--- 任务条目 A ---
根据原文节选，剖析程序是通过哪个调用启动的？

--- 原文节选 ---
範例應用程式會擷取 entry 標記及其巢狀標記 title、link 和 summary 的資料。

將剖析器例項化

剖析動態饋給的下一步，是將剖析器執行個體化並啟動剖析程序。這個程式碼片段會將剖析器初始化，使其不處理命名空間，並使用已提供的 InputStream 做為輸入內容。系統會透過 nextTag() 呼叫啟動剖析程序，並叫用 readFeed() 方法，以擷取並處理應用程式感興趣的資料：

Kotlin

// We don't use namespaces.
private val ns: String? = null

class StackOverflowXmlParser {

    @Throws(XmlPullParserException::class, IOException::class)
    fun parse(inputStream: InputStream): List<*> {
        inputStream.use { inputStream ->
            val parser: XmlPullParser = Xml.newPullParser()
            parser.setFeature(XmlPullParser.FEATURE_PROCESS_NAMESPACES, false)
            parser.setInput(inputStream, null)
            parser.nextTag()
            return readFeed(parser)
        }
    }
 ...
}

Java

public class StackOverflowXmlParser {
    // We don't use namespaces.
    private static final String ns = null;

    public List parse(InputStream in) throws XmlPullParserException, IOException {
        try {
            XmlPullParser parser = Xml.newPullParser();
            parser.setFeature(XmlPullParser.FEATURE_PROCESS_NAMESPACES, false);
            parser.setInput(in, null);
            parser.nextTag();
            return readFeed(parser);
        } finally {
            in.close();
        }
    }
 ...
}

讀取動態消息

實際負責處理動態饋給資料的是 readFeed() 方法。這個方法會找出標記為「entry」的元素，做為遞迴處理動態饋給的起點。如果不是 entry 標記，則可略過。整個動態饋給都以週期性方式處理後，readFeed() 會傳回 List，其中包含從動態饋給中擷取的項目 (包括巢狀資料成員)。接著，剖析器會傳回這個 List。

Kotlin

@Throws(XmlPullParserException::class, IOException::class)
private fun readFeed(parser: XmlPullParser): List<Entry> {
    val entries = mutableListOf<Entry>()

    parser.require(XmlPullParser.START_TAG, ns, "feed")

--- 任务条目 B ---
请重新录入下方清单，从第一行起，到含有“常に重要なサービスです。”的那一行为止，首尾两行都包括在内。

--- 本题输入 ---
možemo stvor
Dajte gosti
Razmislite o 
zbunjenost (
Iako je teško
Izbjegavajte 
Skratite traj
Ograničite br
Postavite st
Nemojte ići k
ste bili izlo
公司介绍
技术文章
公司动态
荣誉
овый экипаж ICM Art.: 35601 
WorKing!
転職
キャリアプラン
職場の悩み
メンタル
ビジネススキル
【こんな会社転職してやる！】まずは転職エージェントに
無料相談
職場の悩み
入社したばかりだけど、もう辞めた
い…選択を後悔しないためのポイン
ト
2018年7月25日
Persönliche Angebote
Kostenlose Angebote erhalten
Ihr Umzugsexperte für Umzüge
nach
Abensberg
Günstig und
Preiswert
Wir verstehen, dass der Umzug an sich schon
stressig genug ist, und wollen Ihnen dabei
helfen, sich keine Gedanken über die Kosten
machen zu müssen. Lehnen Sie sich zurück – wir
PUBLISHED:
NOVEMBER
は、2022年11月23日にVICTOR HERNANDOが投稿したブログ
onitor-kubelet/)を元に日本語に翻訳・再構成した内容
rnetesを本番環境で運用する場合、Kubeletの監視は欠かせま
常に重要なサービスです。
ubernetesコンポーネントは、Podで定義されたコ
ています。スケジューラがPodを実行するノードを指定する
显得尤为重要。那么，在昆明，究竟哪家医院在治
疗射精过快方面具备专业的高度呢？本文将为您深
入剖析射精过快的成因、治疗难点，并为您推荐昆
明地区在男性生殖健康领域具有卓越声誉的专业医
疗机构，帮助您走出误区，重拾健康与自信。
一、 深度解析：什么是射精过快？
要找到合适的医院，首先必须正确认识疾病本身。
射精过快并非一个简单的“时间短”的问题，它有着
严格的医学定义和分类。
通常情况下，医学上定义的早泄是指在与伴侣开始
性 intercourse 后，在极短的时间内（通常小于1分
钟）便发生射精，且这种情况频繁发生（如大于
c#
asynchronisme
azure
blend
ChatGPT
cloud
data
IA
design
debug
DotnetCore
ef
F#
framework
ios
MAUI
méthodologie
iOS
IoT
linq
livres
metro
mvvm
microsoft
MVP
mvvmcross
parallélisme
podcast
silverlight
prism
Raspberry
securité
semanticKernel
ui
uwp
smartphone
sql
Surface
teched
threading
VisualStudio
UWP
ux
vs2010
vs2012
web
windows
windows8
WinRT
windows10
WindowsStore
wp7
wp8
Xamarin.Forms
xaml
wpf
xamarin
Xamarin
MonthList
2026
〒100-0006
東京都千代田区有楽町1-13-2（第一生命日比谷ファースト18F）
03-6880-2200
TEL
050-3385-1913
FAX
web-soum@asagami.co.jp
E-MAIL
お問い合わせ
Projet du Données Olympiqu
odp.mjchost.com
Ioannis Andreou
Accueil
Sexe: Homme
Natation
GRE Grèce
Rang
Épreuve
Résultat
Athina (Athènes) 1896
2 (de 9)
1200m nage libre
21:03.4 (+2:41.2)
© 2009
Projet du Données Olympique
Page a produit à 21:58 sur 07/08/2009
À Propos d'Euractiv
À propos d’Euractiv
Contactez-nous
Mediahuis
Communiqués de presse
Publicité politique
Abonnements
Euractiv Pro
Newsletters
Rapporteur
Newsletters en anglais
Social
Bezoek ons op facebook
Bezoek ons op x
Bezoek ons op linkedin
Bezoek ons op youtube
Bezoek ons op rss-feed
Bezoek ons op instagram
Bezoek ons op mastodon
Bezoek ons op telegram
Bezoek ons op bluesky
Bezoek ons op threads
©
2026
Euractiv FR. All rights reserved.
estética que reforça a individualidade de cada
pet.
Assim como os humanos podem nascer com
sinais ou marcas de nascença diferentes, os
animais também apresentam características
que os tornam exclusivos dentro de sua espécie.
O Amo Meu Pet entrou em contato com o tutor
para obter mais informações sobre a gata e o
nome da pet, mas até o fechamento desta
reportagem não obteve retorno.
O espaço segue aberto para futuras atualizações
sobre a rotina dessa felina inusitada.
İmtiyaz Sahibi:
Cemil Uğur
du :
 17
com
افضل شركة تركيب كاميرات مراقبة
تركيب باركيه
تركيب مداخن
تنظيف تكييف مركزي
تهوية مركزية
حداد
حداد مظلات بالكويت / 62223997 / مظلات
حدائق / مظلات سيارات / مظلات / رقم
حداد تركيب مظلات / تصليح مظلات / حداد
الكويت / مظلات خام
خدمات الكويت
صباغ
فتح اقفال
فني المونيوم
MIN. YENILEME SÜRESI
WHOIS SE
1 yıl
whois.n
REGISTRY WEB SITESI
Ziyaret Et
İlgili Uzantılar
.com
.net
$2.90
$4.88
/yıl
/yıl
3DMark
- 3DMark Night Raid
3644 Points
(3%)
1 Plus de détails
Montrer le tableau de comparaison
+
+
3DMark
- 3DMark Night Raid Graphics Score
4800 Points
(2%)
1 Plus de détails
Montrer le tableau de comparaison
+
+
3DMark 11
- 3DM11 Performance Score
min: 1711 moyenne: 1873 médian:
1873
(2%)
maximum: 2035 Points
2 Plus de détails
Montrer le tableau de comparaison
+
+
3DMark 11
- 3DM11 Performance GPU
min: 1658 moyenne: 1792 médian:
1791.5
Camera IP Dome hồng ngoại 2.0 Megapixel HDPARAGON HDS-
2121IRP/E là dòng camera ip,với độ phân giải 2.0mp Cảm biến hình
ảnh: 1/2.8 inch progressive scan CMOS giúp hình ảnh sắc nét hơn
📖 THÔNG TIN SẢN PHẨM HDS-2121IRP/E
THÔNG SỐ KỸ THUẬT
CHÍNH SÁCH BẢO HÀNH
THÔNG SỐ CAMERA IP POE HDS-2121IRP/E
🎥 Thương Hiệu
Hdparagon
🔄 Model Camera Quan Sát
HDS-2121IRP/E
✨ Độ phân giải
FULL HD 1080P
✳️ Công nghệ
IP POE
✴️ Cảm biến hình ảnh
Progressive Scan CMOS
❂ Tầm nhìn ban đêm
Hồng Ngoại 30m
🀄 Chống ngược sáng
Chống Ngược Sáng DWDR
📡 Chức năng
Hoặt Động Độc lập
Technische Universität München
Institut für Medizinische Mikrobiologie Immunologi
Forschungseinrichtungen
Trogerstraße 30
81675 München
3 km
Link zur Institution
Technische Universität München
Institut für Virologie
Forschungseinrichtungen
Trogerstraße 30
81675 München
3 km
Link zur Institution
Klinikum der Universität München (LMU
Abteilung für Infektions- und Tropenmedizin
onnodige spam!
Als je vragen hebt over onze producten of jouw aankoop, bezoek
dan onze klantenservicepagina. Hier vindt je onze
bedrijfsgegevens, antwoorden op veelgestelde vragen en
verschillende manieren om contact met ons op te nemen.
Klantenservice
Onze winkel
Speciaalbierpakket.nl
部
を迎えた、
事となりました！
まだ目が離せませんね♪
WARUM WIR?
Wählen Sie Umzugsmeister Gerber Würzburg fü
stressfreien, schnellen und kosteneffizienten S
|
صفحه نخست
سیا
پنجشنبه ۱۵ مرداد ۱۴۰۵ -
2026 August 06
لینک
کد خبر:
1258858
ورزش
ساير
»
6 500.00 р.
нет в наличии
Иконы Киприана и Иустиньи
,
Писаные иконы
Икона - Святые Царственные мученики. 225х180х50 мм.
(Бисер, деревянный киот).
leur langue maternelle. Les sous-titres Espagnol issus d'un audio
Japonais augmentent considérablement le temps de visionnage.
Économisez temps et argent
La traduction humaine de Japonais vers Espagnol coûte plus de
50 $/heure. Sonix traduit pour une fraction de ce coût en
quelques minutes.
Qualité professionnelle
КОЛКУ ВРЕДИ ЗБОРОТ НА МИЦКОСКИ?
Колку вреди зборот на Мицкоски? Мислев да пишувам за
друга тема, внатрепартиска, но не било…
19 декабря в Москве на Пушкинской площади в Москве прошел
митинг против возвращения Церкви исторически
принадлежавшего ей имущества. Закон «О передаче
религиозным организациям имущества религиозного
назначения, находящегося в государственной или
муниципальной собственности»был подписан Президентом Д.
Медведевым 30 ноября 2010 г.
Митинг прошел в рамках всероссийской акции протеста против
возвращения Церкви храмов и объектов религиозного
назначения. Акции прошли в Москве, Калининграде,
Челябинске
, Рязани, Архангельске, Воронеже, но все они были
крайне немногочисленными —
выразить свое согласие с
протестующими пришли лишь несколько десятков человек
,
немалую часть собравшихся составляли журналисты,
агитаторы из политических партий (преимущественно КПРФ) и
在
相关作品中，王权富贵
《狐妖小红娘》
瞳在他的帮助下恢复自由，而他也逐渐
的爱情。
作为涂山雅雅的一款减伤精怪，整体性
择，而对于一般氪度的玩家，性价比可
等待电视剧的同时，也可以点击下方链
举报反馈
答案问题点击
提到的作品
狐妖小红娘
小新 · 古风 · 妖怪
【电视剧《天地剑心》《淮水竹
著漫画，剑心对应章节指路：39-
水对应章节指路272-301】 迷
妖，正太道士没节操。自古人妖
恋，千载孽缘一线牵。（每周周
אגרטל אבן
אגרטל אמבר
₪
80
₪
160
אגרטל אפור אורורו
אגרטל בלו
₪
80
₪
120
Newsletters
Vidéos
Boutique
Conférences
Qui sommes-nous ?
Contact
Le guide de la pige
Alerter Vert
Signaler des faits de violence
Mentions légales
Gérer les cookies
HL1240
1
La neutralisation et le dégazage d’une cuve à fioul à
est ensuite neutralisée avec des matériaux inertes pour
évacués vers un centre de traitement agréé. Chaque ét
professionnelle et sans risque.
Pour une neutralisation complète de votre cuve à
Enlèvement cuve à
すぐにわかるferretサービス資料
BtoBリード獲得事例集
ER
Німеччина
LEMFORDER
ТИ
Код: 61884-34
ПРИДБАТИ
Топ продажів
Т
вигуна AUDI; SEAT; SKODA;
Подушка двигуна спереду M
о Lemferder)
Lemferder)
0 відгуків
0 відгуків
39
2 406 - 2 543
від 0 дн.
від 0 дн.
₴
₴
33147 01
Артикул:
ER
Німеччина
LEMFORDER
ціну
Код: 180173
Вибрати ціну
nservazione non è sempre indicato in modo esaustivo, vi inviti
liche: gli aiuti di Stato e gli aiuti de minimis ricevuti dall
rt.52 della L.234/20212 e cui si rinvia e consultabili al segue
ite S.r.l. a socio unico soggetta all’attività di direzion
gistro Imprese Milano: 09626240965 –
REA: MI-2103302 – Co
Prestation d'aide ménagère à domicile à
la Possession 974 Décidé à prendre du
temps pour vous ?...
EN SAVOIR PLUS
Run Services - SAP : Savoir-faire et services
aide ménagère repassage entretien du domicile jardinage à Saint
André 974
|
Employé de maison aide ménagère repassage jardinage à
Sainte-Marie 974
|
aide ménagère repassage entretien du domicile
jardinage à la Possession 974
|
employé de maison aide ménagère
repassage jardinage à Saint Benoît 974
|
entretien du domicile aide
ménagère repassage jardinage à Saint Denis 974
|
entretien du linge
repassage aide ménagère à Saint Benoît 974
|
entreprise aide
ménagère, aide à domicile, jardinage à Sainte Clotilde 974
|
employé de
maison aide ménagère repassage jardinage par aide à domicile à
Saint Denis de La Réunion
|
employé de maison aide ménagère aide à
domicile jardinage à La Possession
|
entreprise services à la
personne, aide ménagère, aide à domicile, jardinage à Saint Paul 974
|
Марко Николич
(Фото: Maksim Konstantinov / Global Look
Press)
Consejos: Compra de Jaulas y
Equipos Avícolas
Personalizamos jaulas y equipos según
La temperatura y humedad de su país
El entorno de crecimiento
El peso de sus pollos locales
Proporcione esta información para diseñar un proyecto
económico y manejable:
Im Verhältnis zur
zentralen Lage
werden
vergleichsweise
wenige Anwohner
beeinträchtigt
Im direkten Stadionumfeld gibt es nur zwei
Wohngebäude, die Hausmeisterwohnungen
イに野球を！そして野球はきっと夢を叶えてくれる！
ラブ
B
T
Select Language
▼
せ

--- 作答栏 A ---
通过 nextTag() 调用启动。

--- 作答栏 B ---
možemo stvor
Dajte gosti
Razmislite o 
zbunjenost (
Iako je teško
Izbjegavajte 
Skratite traj
Ograničite br
Postavite st
Nemojte ići k
ste bili izlo
公司介绍
技术文章
公司动态
荣誉
овый экипаж ICM Art.: 35601 
WorKing!
転職
キャリアプラン
職場の悩み
メンタル
ビジネススキル
【こんな会社転職してやる！】まずは転職エージェントに
無料相談
職場の悩み
入社したばかりだけど、もう辞めた
い…選択を後悔しないためのポイン
ト
2018年7月25日
Persönliche Angebote
Kostenlose Angebote erhalten
Ihr Umzugsexperte für Umzüge
nach
Abensberg
Günstig und
Preiswert
Wir verstehen, dass der Umzug an sich schon
stressig genug ist, und wollen Ihnen dabei
helfen, sich keine Gedanken über die Kosten
machen zu müssen. Lehnen Sie sich zurück – wir
PUBLISHED:
NOVEMBER
は、2022年11月23日にVICTOR HERNANDOが投稿したブログ
onitor-kubelet/)を元に日本語に翻訳・再構成した内容
rnetesを本番環境で運用する場合、Kubeletの監視は欠かせま
常に重要なサービスです。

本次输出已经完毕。